But anyway so far it doesn't work yet.


----------



## adamk (Aug 26, 2010)

Does /usr/local/bin/Xorg exist?  

It would also help if we saw the error from [cmd=""]startx[/cmd]

Adam


----------



## User100 (Aug 27, 2010)

Ok here are the two links to both files:

http://www.mediafire.com/?0sh8b6x5v7t456q

http://www.mediafire.com/?5we48978jp997oo

And no, /usr/local/bin/Xorg doesn't exit.


----------



## adamk (Aug 27, 2010)

So then, Xorg didn't install completely.  I suggest trying to install the x11/xorg port again.  It should only build the missing parts.  

Adam


----------



## User100 (Aug 28, 2010)

Alright, it works now. However when I run startx 3 windows show up, login, xterm with "You have mail." and another xterm window under it with the same. And my mouse isn't working, although it was working when I installed FreeBSD.

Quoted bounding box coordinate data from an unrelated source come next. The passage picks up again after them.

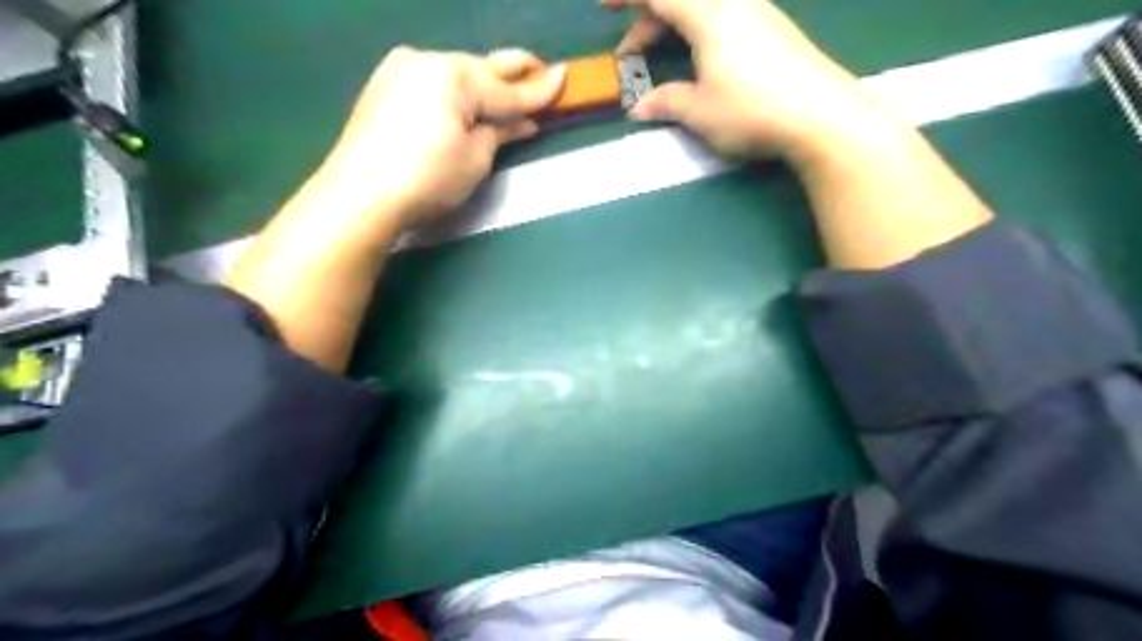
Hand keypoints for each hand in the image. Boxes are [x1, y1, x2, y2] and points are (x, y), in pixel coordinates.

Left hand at [311, 48, 565, 233]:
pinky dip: (455, 94)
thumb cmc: (427, 178)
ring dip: (483, 86)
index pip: (506, 88)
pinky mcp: (384, 88)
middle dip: (512, 73)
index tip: (565, 76)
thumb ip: (500, 131)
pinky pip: (433, 85)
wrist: (359, 196)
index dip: (538, 89)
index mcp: (453, 75)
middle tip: (540, 69)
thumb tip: (522, 122)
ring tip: (507, 93)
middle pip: (480, 69)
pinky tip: (468, 104)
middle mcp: (425, 61)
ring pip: (455, 76)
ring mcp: (399, 71)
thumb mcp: (475, 158)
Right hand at [606, 1, 875, 157]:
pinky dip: (698, 31)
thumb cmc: (751, 110)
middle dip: (647, 19)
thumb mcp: (699, 111)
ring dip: (673, 27)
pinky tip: (698, 62)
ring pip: (702, 8)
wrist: (821, 115)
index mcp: (708, 14)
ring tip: (659, 59)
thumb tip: (639, 108)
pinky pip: (723, 16)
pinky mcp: (772, 28)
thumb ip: (666, 102)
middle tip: (629, 52)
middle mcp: (733, 2)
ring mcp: (757, 12)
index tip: (604, 7)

I wanna install KDE4 eventually though.


----------



## User100 (Aug 31, 2010)

Alright I got some errors installing KDE4.

I just ran:
[CMD=""]# cd /usr/ports/x11/kde4 
# make install clean
[/CMD]

And got some errors. Here is the debugfile:

http://www.mediafire.com/?iu6obh7ugb94x4a


----------



## adamk (Aug 31, 2010)

http://stason.org/TULARC/os/linux-faq/140-GCC-Says-Internal-compiler-error.html

Personally, I'd start by checking the computer memory for errors.

Adam


----------



## User100 (Sep 1, 2010)

Ok it was a memory error indeed. I fixed it. Thanks.

After I tried again and got this error:

http://www.mediafire.com/?m63xp8h43eju2z5

It seems that it can't get a port xdg-utils-1.0.2.tgz but I'm not sure.


----------